Top of Text under study

Samwel Kijogi Makunyi v John Lawrence Odhiambo [2018] KEHC 9644 (KLR)
Full Case Text
REPUBLIC OF KENYA
IN THE HIGH COURT OF KENYA AT NAIROBI
MILIMANI LAW COURTS
CIVIL CASE NO 20 OF 2017
FORMELY COMM 296 OF 2016
SAMWEL KIJOGI MAKUNYI.........................................PLAINTIFF
VERSUS
JOHN LAWRENCE ODHIAMBO.........................1ST DEFENDANT
STANDARD MEDIA LIMITED............................2ND DEFENDANT
JUDGMENT
INTRODUCTION
1. In his Plaint dated 8th July 2016 and filed on 25th July 2016, the Plaintiff sought judgment against the Defendant for:-
a) A permanent injunction restraining the Defendant, his agents and/or servants from writing publishing any article and/or any document, physical or online/digital/electronic, malicious, libelious, scandalous and/or defaming the Plaintiff.
b) General damages.
c) Exemplary /aggravated damages.
d) Damages in lieu of an apology.
e) Costs of this suit.
f) Interest on (b) (c) (d) and (e) above at courts rate from the date of judgment till payment in full.
g) Any other or further relief that the Honourable court may deem just and fit to grant.
2. The Defendants’ Statement of Defence was dated 29th August 2016 and filed on 30th August 2016. They also filed a Notice of Preliminary Objection dated and filed on 15th August 2016. The Plaintiff’s Reply to the Defendant’s Statement of Defence was dated 6th September 2018 and filed on 8th September 2016. Their agreed Issues dated 19th September 2016 and filed on 26th September 2016.
3. The Plaintiff’s Written Submissions were dated and filed on 18th June 2018. While the Defendants’ Written Submissions and List of Authorities were dated 11th June 2018 and filed on 12th June 2018. The Plaintiff’s Bundle of Documents dated 8th July 2016 and filed on 25th July 2018 was marked as the Plaintiff’s Exhibit “1”

Bottom of Text under study

Reproduce word for word the stretch of the court judgment above that opens with "d) Damages in" and closes with "26th September 2016.".

Top of Supplied data

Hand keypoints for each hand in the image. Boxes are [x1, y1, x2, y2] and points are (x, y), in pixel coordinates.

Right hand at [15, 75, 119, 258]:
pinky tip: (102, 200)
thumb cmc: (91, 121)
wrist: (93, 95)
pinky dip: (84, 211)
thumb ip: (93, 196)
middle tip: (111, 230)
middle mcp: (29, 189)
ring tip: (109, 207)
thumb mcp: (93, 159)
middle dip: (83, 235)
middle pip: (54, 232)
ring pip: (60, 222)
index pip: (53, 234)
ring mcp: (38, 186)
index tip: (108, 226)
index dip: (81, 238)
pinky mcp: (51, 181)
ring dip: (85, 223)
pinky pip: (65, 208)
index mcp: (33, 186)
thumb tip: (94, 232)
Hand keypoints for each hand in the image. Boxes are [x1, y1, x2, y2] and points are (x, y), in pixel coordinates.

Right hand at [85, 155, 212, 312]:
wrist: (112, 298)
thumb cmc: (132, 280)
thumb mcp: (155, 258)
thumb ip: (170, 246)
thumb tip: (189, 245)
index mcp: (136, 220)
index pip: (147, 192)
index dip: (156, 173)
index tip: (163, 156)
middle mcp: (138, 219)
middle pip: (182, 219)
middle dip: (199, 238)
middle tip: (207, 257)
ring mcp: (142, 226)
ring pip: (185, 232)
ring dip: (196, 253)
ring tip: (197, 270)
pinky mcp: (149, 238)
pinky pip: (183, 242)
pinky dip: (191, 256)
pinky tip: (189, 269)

Bottom of Supplied data
Top of Supplied data

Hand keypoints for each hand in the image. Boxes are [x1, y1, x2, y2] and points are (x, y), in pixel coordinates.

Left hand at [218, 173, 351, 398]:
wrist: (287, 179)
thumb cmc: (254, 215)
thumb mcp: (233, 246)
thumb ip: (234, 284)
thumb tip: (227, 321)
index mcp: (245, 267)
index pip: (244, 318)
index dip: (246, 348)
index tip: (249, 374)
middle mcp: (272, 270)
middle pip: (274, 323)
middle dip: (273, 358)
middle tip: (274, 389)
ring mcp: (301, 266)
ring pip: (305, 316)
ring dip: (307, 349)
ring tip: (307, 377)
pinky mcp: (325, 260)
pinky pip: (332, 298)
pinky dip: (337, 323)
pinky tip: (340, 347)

Bottom of Supplied data

- [Written answer]:
d) Damages in lieu of an apology.
e) Costs of this suit.
f) Interest on (b) (c) (d) and (e) above at courts rate from the date of judgment till payment in full.
g) Any other or further relief that the Honourable court may deem just and fit to grant.
2. The Defendants’ Statement of Defence was dated 29th August 2016 and filed on 30th August 2016. They also filed a Notice of Preliminary Objection dated and filed on 15th August 2016. The Plaintiff’s Reply to the Defendant’s Statement of Defence was dated 6th September 2018 and filed on 8th September 2016. Their agreed Issues dated 19th September 2016 and filed on 26th September 2016.